Each entry is to be reproduced verbatim, and images are to be omitted.

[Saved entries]
========
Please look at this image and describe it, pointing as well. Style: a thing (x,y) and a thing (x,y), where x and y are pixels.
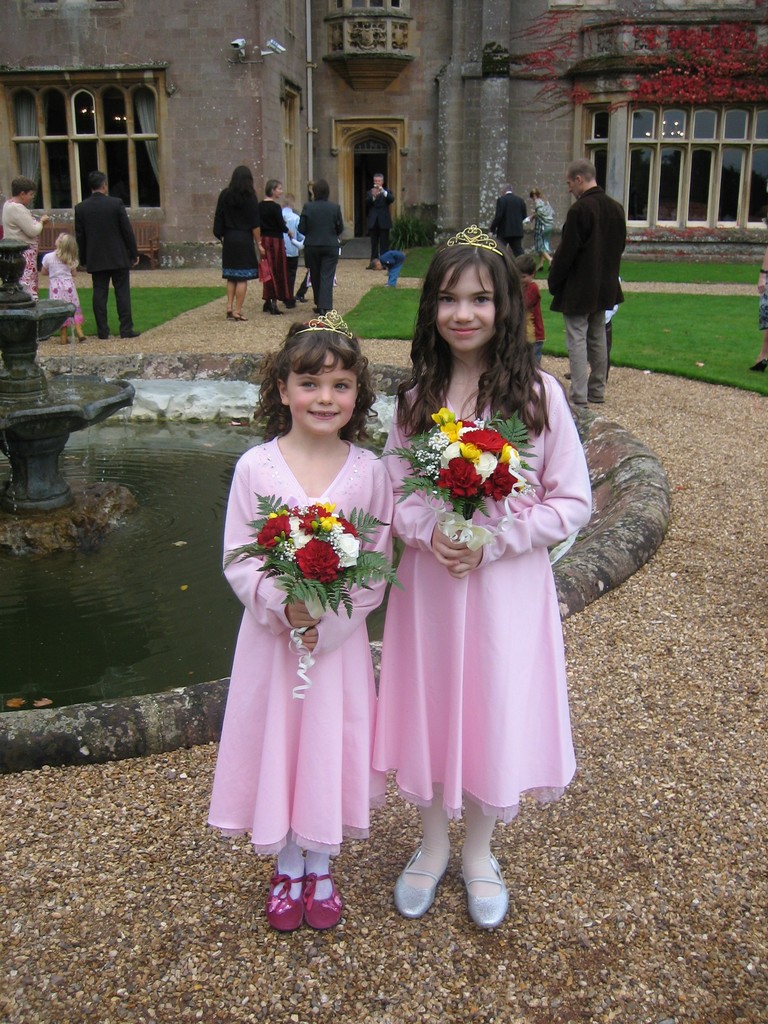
In this image we can see two children (489,626) standing on the ground (242,855) and carrying bouquets (489,469) in their hands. In the background (426,187) we can see persons (394,253) standing on the ground (183,284), fountain (64,433), water (135,594), ground (397,808), creeper (738,74), building (401,55), cc cameras (284,49) and windows (665,156).
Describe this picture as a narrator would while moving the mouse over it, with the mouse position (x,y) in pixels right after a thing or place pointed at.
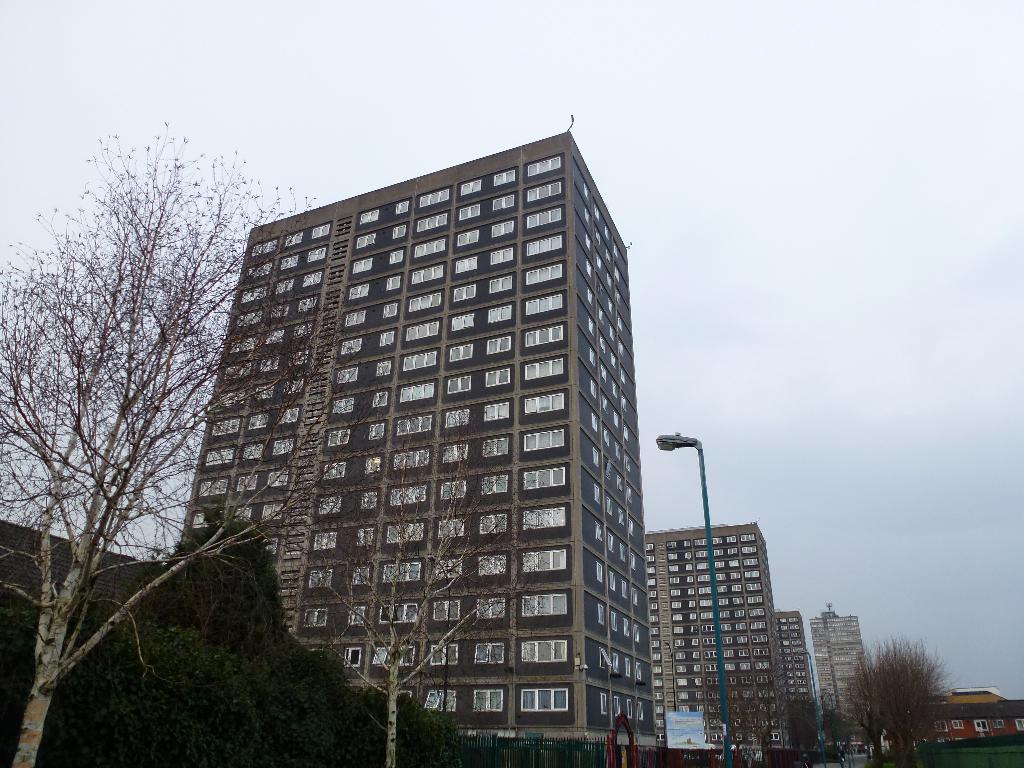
In this image we can see buildings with windows (504,233), trees (123,512), light pole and we can also see the sky (315,101).
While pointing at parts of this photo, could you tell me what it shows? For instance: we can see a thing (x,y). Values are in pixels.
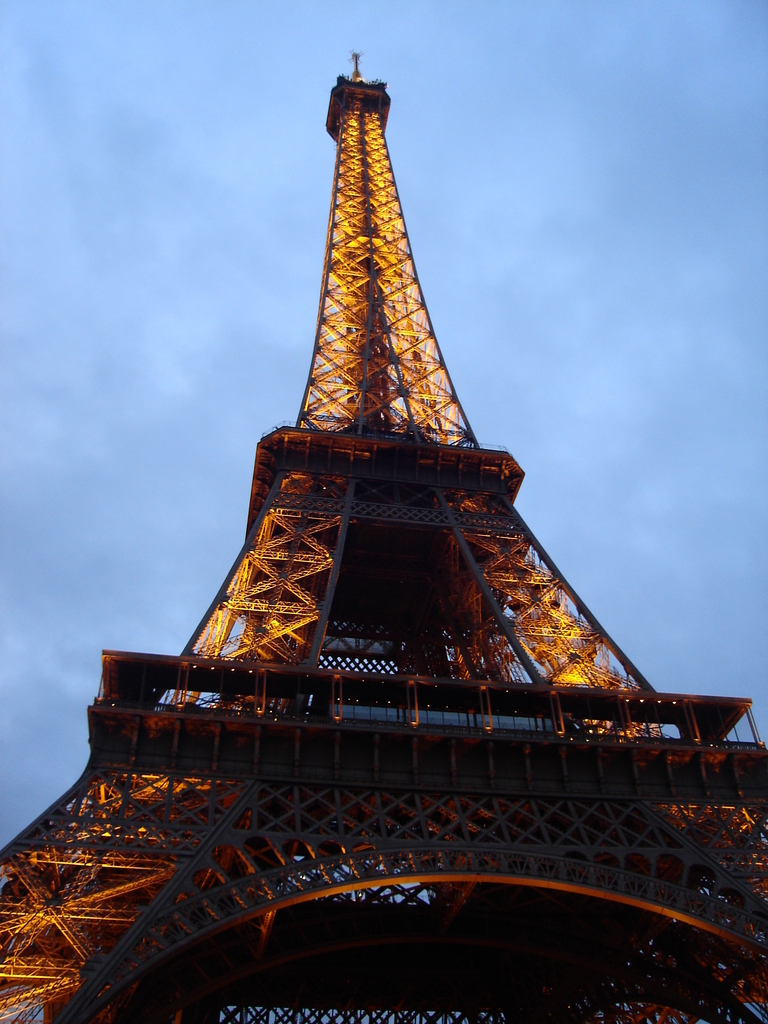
In the center of the image (385,383), we can see a tower (398,662) with lights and in the background (565,199), there is sky (472,226).
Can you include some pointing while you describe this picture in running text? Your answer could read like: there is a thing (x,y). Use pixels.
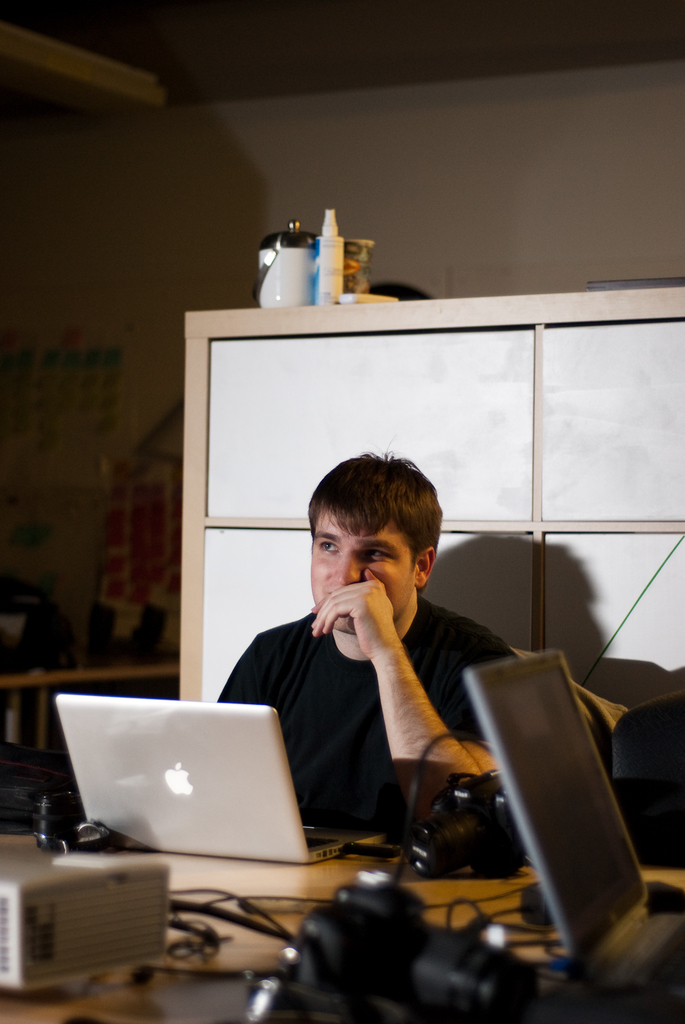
In this image there is a man (336,719) wearing a black t shirt (321,704) sitting besides a table (349,872). On the table (328,893) there are laptops (213,830), wire (321,900) and cameras (435,843). In the background (427,360) there is a cupboard (341,360), wall (424,197) and a table (55,670). On the cupboard (420,357) there is a jar (288,274), a bottle (330,263) and a container (348,277) etc.
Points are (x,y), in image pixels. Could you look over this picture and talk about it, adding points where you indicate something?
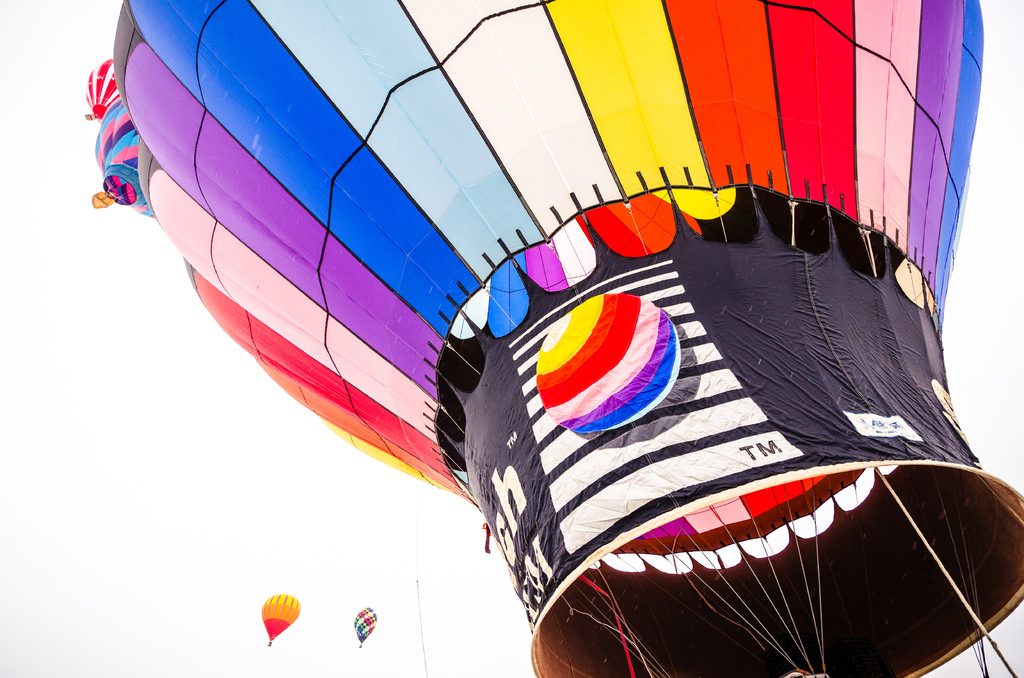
In this picture, we see several hot air balloons (428,439) which are in blue, pink, white, yellow, red, orange and black color. In the background (284,429), we see the sky (262,454).
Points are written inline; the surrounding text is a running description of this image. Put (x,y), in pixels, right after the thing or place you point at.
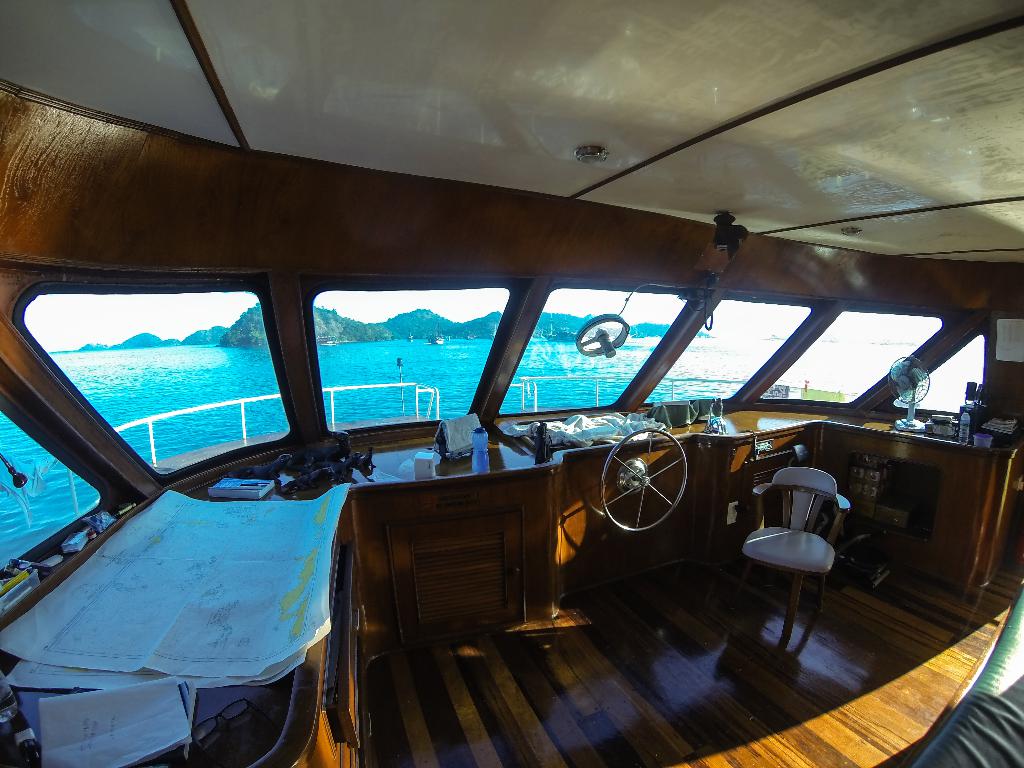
In this image I can see inside view of a boat (543,500). Here I can see water (190,381) and mountains (200,333).
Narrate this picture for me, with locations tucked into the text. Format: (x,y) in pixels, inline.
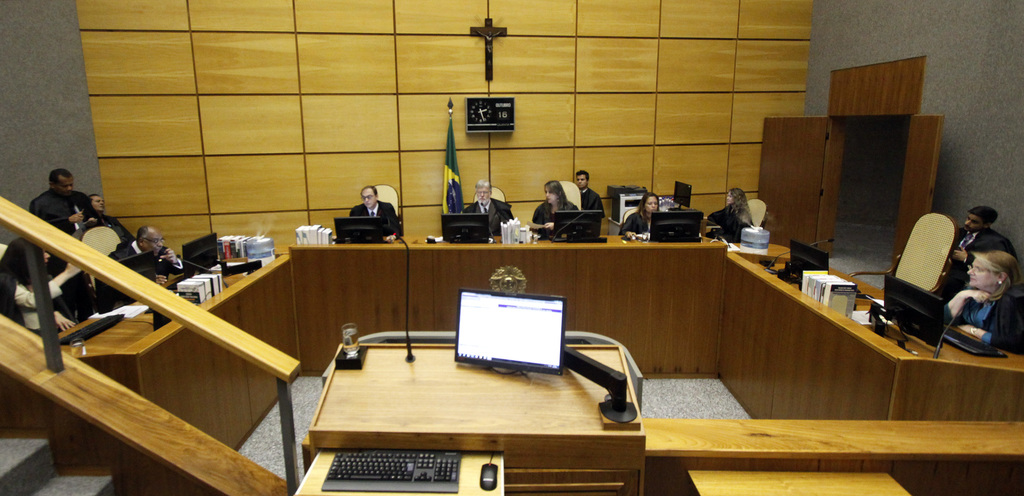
In this image there is a meeting hall (756,216). Many people (120,250) are sitting on chair (108,235). There is a desk (130,342) in front of them. On the desk (128,328) there are desktops (920,303), books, bottle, keyboards (960,340). In the right side (890,203) there is door (797,158). In the background (502,124) there is a clock (483,124), there is a cross (483,28), There is a flag (447,172). In the foreground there is a podium (489,414), there is a monitor (489,325), keyboard (407,466), mouse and a mic (410,357). On the bottom left side (39,455) there is a staircase (185,471).
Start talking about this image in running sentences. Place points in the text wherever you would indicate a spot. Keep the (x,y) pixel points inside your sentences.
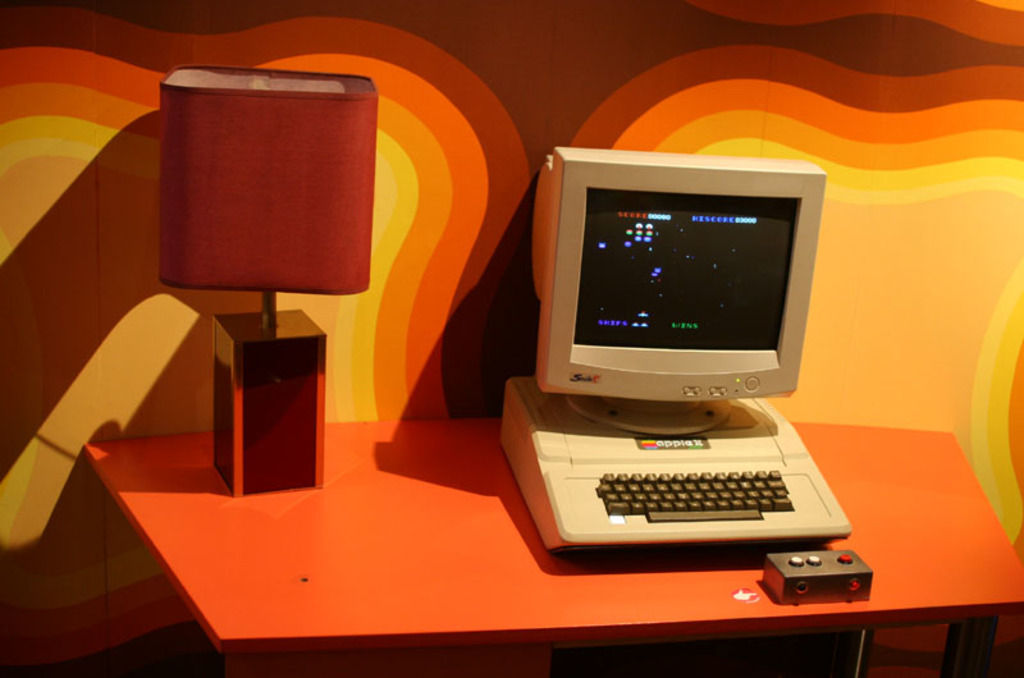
========
RESULT OF THE EXERCISE >>
Please look at this image and describe it, pointing as well. Style: a thing (x,y) and a thing (x,y), where x and y are pixels.
In this image we can see two children (489,626) standing on the ground (242,855) and carrying bouquets (489,469) in their hands. In the background (426,187) we can see persons (394,253) standing on the ground (183,284), fountain (64,433), water (135,594), ground (397,808), creeper (738,74), building (401,55), cc cameras (284,49) and windows (665,156).
Describe this picture as a narrator would while moving the mouse over it, with the mouse position (x,y) in pixels right after a thing or place pointed at.
In this image we can see buildings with windows (504,233), trees (123,512), light pole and we can also see the sky (315,101).
While pointing at parts of this photo, could you tell me what it shows? For instance: we can see a thing (x,y). Values are in pixels.
In the center of the image (385,383), we can see a tower (398,662) with lights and in the background (565,199), there is sky (472,226).
Can you include some pointing while you describe this picture in running text? Your answer could read like: there is a thing (x,y). Use pixels.
In this image there is a man (336,719) wearing a black t shirt (321,704) sitting besides a table (349,872). On the table (328,893) there are laptops (213,830), wire (321,900) and cameras (435,843). In the background (427,360) there is a cupboard (341,360), wall (424,197) and a table (55,670). On the cupboard (420,357) there is a jar (288,274), a bottle (330,263) and a container (348,277) etc.
Points are (x,y), in image pixels. Could you look over this picture and talk about it, adding points where you indicate something?
In this picture, we see several hot air balloons (428,439) which are in blue, pink, white, yellow, red, orange and black color. In the background (284,429), we see the sky (262,454).
Points are written inline; the surrounding text is a running description of this image. Put (x,y), in pixels, right after the thing or place you point at.
In this image I can see inside view of a boat (543,500). Here I can see water (190,381) and mountains (200,333).
Narrate this picture for me, with locations tucked into the text. Format: (x,y) in pixels, inline.
In this image there is a meeting hall (756,216). Many people (120,250) are sitting on chair (108,235). There is a desk (130,342) in front of them. On the desk (128,328) there are desktops (920,303), books, bottle, keyboards (960,340). In the right side (890,203) there is door (797,158). In the background (502,124) there is a clock (483,124), there is a cross (483,28), There is a flag (447,172). In the foreground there is a podium (489,414), there is a monitor (489,325), keyboard (407,466), mouse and a mic (410,357). On the bottom left side (39,455) there is a staircase (185,471).
Start talking about this image in running sentences. Place points in the text wherever you would indicate a spot. Keep the (x,y) pixel points inside your sentences.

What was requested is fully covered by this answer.